Whether the accused is ordered to live with you or not, if you act as a surety, you are also taking on the responsibility to:

  • Make sure the accused comes to court when they are supposed to.
  • Monitor and ensure the accused obeys each condition of the bail order (also known as a Recognizance of Bail.)
  • Call the police if the accused violates a condition of their bail.

You will have to sign a Recognizance pledging that you agree to pay a financial penalty if the accused misses a court date or breaches a bail condition. The amount pledged generally depends on the seriousness of the charge, and the accused (or you on their behalf) may or may not have to leave a deposit. You may also have to sign a Surety Caution stating that you understand your responsibilities as a surety.

If you don’t feel that you can handle the responsibility, you can either ask that another person assist by becoming a co-surety, or just refuse to do so. Being a surety is a serious responsibility, so you should not take it on unless you can handle it.

Crown and Defence Counsel Discussing if a Surety is Required for Bail

What Does the Court Consider When Deciding to Allow Someone to Act as a Surety?

If the Crown agrees to bail and asks for a surety, they will interview that person to determine if they are willing and suitable to do so. In other words, they need to know if the surety can fulfil their responsibilities as a supervisor over the accused. They may also ask if they have the financial resources to cover the amount of the Recognizance. The Crown is concerned with:

  • The safety of the community and any victims of the accused.
  • Where the accused will live.
  • What restrictions and conditions make sense for the accused while on bail.
  • Programs the accused should attend, such as counselling.
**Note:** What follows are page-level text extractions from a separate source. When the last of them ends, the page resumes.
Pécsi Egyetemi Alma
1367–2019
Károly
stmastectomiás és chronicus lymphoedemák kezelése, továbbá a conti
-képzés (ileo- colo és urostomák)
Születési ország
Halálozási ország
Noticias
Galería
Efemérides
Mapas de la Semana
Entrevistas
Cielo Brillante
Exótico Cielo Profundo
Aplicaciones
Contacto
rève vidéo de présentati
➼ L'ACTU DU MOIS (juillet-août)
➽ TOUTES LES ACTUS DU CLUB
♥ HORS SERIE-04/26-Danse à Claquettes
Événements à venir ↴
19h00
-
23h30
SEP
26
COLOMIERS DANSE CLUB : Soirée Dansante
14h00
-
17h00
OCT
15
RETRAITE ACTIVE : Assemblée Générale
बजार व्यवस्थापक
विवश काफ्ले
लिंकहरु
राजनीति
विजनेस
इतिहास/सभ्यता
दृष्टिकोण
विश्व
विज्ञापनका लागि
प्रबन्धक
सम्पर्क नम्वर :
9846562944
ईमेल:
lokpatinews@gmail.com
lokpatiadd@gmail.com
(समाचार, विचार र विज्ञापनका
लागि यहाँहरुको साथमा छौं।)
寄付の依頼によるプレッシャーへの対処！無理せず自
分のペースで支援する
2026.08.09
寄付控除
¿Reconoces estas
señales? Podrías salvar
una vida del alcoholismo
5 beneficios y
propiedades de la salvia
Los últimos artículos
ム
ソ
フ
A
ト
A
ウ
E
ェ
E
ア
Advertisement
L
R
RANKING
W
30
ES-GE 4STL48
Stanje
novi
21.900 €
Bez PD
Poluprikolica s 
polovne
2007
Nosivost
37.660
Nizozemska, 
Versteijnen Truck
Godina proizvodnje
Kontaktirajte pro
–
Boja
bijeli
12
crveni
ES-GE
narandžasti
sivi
If the Crown opposes bail and a bail hearing commences, the surety will likely give evidence by answering direct questions from the Defence and cross-examination questions from the Crown. The judge or justice of the peace will decide based on the facts of the case and the history of the accused and must be satisfied that the surety is suited to take responsibility over the accused.

A potential surety will usually have to answer questions about their:

  • Personal and financial history, including any previous criminal convictions, what they were for, how long ago, etc.
  • Relationship to the accused.
  • Ability to supervise the accused.
  • Understanding of their role and obligations as a surety.
  • Willingness to report the accused if they breach their conditions.

If the accused is granted bail, a Recognizance of Bail is drafted that includes information such as the conditions of the Recognizance.

What If You Change Your Mind About Being a Surety?

Being a surety is voluntary, so you don’t need a reason to change your mind. If you decide to stop being a surety, you can come to court with the accused (if it’s safe for you to do so) and speak to a judge or justice of the peace. Bail will be revoked and a warrant issued for the arrest of the accused.

What Happens if the Accused Breaches a Condition of Their Bail?

If the accused fails to appear in court or breaks a condition of their bail order, they can be charged with another criminal offence. These are the possible repercussions for you as a surety:

  • If the person is found guilty of breaching their conditions, the Crown may ask the court to make you pay the money you committed as a surety.
  • If the Crown is successful, a hearing, called estreatment, will be scheduled. You and the accused will be given at least ten days’ notice of the hearing’s time, date, and place.
  • At the hearing, you will have to explain why you should not have to pay the money.
  • The judge may order you to pay all, some or none of the pledged amount.
  • You may face further legal action to collect the amount owing.

What Happens to a Deposit After the Case is Complete?

Regardless of whether you or the accused left a deposit as part of the Recognizance, that money is returned to the accused, not the surety.